Here is the code below that does this. For small annuli it runs relatively fast, but for bigger annuli - {43.6461, 48.2404} - it is not so fast, even on a 4 core MacPro. So I am interested to see which ways can I still speed it up. Oh, and at once I do it with 67 different configurations. Annuli200[[k]] is one such annuli where k goes from 1 to 67. Annuli[[k]] contains a bunch of triplets, the first one for the bottom left pixel and the last one for the upper right pixel in the given annuli. Thanks ahead, János

pixelScale = 21.766; (* mas/pixel *)
masdelta = 50/pixelScale;
mas200 = 200/pixelScale;


rr = ParallelTable[Reap[
   firsti = First[First[annuli200[[k]] ] ];                                       (* Bottom pixel line in the annuli *)

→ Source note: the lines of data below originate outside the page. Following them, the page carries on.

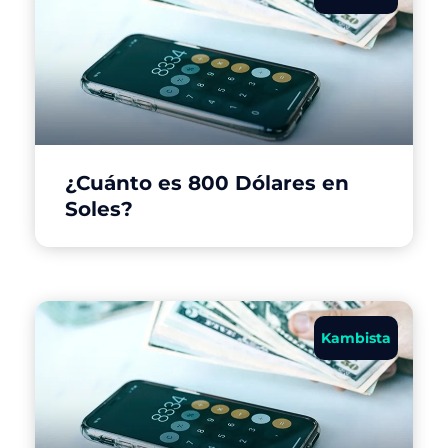
¿Cuánto es 800 Dólares en
Soles?
Kambista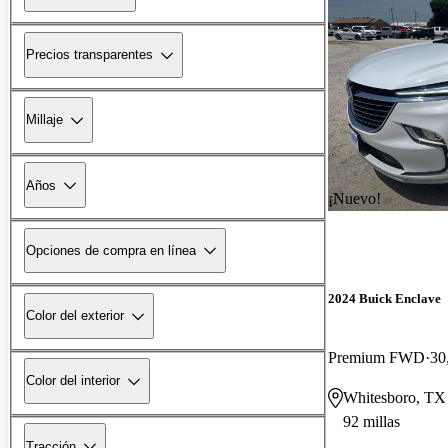
Precios transparentes
Millaje
Años
¡Nuevo!
Opciones de compra en línea
2024 Buick Enclave
Color del exterior
Premium FWD
30
Color del interior
Whitesboro, TX
92 millas
Tracción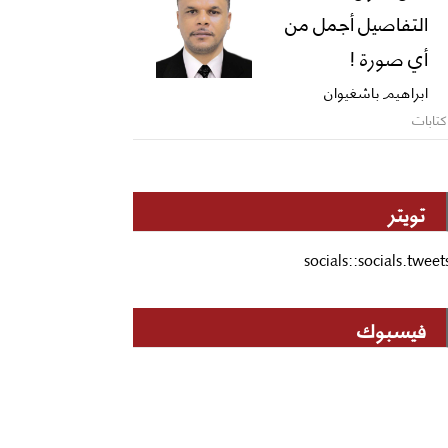
التفاصيل أجمل من
أي صورة !
ابراهيم باشغيوان
كتابات
تويتر
socials::socials.tweet
فيسبوك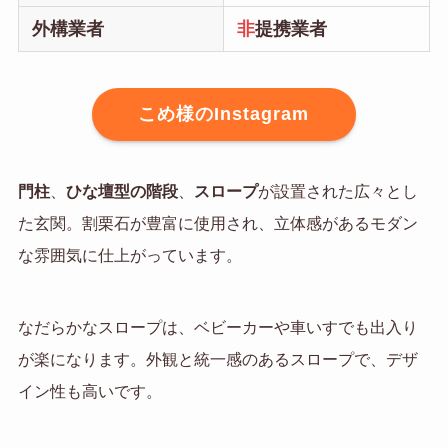
外構業者
非
提携業者
こめ様のInstagram
門柱
、
ひな壇型の階段
、
スロープ
が設置された広々とし
た玄関。割栗石が豊富に使用され、立体感があるモダン
な雰囲気に仕上がっています。
なだらかなスロープは、ベビーカーや車いすでも出入り
が楽になります。外観と統一感のあるスロープで、デザ
イン性も高いです。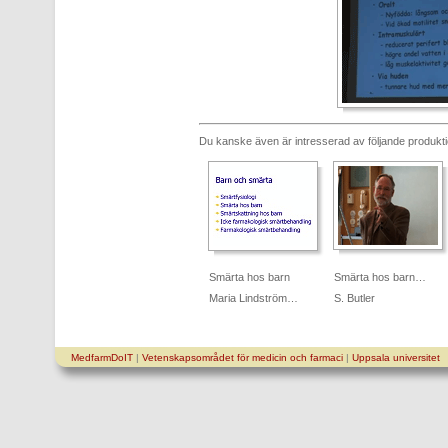
Du kanske även är intresserad av följande produkt
Smärta hos barn
Smärta hos barn…
Maria Lindström…
S. Butler
MedfarmDoIT
|
Vetenskapsområdet för medicin och farmaci
|
Uppsala universitet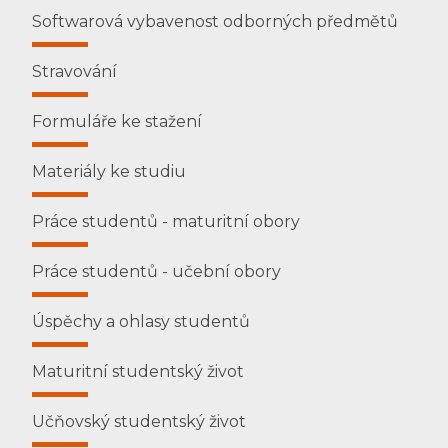
Softwarová vybavenost odborných předmětů
Stravování
Formuláře ke stažení
Materiály ke studiu
Práce studentů - maturitní obory
Práce studentů - učební obory
Úspěchy a ohlasy studentů
Maturitní studentský život
Učňovský studentský život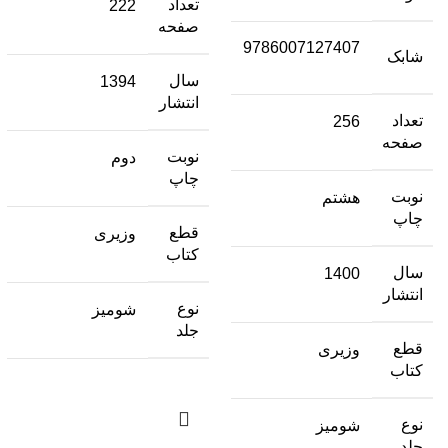
تعداد
222
صفحه
9786007127407
شابک
سال
1394
انتشار
تعداد
256
صفحه
نوبت
دوم
چاپ
نوبت
هشتم
چاپ
قطع
وزیری
کتاب
سال
1400
انتشار
نوع
شومیز
جلد
قطع
وزیری
کتاب
نوع
شومیز
جلد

    lasti = First[Last[annuli200[[k]] ] ];                                           (* Top pixel line in the annuli *)
    firstj = 
     First[Rest[
       First[Select[annuli200[[k]] , #[[1]] == firsti &] ] ] ];       (* The starting column on the bottom pixel line *)
    delta = 2;
    While[firsti + delta <= lasti,
     firstinline = First[Select[annuli200[[k]], #[[1]] == firsti &]];  (* the per moment starting triplet on the per moment pixel line *)
     firstj = 
      First[Rest[
        First[Select[annuli200[[k]] , #[[1]] == firsti &] ] ] ];    (* the per moment column on the per moment pixel line *)
     lastinline = Last[Select[annuli200[[k]], #[[1]] == firsti &]];   (* the per moment end triplet on the per moment pixel line *)
     lastj = First[Rest[lastinline]];                                  (* the last column on the per moment pixel line *)
     While[firstj <= lastj - delta,
      dd = 
       Select[annuli200[[k]], 
        firsti <= #[[1]] <= firsti + delta && 
          firstj <= #[[2]] <= firstj + delta &];
      If [Length[dd] == 9,
       If[! MemberQ[Union[Map[dd[[5, 3]] >= #[[3]] &, dd]], False],
        Sow[Select[dd, #[[3]] == Max[dd[[All, 3]] ] &], maxn];
        ];
       If[! MemberQ[Union[Map[dd[[5, 3]] <= #[[3]] &, dd]], False],
        Sow[Select[dd, #[[3]] == Min[dd[[All, 3]] ] &], minn];
        ];
       ];
      firstj++
      ];
     firsti++;
     ], {maxn, minn}], {k, 1, Length[annuli200]}];